TASK BRIEF:
Reproduce each line of the entries that carries "members".

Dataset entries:

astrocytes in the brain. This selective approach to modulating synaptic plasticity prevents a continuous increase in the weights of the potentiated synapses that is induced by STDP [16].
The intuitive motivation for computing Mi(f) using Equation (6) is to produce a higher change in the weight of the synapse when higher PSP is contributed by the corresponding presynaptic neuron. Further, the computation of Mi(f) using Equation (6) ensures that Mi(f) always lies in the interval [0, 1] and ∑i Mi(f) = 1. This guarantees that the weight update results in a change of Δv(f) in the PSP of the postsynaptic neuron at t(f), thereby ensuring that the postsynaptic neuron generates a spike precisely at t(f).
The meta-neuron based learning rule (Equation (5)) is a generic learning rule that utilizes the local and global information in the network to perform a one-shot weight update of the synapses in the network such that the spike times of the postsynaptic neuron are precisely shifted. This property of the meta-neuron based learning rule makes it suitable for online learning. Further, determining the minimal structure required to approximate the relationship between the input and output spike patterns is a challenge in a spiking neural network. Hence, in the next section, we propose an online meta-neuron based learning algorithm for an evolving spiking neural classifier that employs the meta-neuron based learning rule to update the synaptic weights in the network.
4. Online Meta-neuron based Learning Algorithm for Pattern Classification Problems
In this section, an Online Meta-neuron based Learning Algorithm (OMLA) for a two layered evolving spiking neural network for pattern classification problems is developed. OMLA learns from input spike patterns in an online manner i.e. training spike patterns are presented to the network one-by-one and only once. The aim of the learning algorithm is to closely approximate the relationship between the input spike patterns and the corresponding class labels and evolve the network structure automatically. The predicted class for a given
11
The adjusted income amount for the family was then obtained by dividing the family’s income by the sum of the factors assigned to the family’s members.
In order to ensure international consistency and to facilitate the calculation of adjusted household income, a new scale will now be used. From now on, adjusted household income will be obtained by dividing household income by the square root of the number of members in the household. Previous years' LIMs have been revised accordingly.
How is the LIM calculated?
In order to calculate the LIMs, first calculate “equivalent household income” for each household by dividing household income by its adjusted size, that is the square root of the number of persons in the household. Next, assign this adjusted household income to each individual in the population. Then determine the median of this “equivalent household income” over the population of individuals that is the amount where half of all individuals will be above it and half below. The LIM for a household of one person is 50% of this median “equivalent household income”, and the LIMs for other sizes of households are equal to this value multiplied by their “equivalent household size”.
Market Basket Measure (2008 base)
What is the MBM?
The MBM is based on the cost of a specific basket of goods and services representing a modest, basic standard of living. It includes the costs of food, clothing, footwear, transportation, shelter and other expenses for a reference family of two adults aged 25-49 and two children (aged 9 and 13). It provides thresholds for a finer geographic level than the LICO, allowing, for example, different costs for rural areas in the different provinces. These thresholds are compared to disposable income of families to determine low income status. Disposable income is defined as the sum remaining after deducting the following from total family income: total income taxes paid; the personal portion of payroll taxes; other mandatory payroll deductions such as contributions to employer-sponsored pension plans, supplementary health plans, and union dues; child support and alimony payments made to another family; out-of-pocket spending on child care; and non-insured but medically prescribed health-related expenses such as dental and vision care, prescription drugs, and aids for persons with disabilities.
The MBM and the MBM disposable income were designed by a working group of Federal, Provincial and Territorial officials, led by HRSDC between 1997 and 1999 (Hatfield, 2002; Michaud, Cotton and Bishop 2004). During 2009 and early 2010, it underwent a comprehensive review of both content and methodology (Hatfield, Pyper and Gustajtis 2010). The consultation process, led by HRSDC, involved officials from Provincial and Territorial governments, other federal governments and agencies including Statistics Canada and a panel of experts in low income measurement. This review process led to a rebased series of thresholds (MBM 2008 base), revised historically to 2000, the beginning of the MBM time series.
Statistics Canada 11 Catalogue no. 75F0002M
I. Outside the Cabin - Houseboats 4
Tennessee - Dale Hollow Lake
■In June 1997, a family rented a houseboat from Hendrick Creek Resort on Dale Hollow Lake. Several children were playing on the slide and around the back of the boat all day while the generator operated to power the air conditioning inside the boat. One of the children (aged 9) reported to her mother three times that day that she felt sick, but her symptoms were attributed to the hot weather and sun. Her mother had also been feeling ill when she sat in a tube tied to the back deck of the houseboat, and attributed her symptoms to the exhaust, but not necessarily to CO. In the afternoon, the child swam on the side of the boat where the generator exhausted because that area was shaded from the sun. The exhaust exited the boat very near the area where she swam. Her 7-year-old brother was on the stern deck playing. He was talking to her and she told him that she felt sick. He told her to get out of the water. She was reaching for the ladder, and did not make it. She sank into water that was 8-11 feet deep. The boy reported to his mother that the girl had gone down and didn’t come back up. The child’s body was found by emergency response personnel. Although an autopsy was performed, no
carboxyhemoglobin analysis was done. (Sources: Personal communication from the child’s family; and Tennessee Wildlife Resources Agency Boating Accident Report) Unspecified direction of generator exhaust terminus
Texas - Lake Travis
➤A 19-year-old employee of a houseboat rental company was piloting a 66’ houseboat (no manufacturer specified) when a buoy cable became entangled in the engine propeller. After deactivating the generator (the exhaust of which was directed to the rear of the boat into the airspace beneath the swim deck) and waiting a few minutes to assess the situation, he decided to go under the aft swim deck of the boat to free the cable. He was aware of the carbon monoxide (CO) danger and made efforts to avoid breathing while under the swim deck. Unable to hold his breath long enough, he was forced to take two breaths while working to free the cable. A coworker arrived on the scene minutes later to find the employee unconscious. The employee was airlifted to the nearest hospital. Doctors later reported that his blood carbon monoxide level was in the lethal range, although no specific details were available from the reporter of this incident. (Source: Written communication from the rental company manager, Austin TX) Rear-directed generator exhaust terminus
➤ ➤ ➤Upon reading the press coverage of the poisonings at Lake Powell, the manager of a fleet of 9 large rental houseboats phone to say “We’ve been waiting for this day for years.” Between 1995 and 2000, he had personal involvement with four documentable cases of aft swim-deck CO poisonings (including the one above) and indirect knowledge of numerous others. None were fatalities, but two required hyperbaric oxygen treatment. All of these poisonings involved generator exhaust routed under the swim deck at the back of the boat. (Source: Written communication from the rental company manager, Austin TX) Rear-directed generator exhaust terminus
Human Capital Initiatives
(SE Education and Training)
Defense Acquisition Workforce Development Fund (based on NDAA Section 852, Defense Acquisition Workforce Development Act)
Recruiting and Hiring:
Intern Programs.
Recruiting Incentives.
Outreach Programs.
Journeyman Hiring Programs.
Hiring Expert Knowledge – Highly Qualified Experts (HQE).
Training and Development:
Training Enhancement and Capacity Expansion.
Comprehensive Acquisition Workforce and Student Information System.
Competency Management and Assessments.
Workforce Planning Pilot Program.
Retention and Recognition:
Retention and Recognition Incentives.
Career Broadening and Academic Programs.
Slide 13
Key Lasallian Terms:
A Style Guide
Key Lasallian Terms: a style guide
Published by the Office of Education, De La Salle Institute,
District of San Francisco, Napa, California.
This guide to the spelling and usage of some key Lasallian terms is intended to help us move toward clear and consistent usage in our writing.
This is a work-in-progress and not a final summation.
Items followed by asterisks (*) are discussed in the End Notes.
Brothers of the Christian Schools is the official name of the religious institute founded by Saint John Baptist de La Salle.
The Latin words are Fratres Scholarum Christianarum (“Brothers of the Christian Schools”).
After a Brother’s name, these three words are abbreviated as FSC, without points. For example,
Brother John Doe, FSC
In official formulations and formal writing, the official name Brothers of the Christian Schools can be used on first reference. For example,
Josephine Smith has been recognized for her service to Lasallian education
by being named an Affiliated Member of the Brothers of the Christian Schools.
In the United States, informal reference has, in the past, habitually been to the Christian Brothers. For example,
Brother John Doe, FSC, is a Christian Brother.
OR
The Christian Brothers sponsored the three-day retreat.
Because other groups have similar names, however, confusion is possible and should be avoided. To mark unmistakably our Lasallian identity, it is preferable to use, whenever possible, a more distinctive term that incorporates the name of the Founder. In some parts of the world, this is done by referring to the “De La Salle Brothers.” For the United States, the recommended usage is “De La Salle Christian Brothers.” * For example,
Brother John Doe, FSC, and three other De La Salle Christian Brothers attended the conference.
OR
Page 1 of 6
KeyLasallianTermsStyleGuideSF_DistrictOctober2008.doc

EXPECTED OUTPUT:
The adjusted income amount for the family was then obtained by dividing the family’s income by the sum of the factors assigned to the family’s members.
In order to ensure international consistency and to facilitate the calculation of adjusted household income, a new scale will now be used. From now on, adjusted household income will be obtained by dividing household income by the square root of the number of members in the household. Previous years' LIMs have been revised accordingly.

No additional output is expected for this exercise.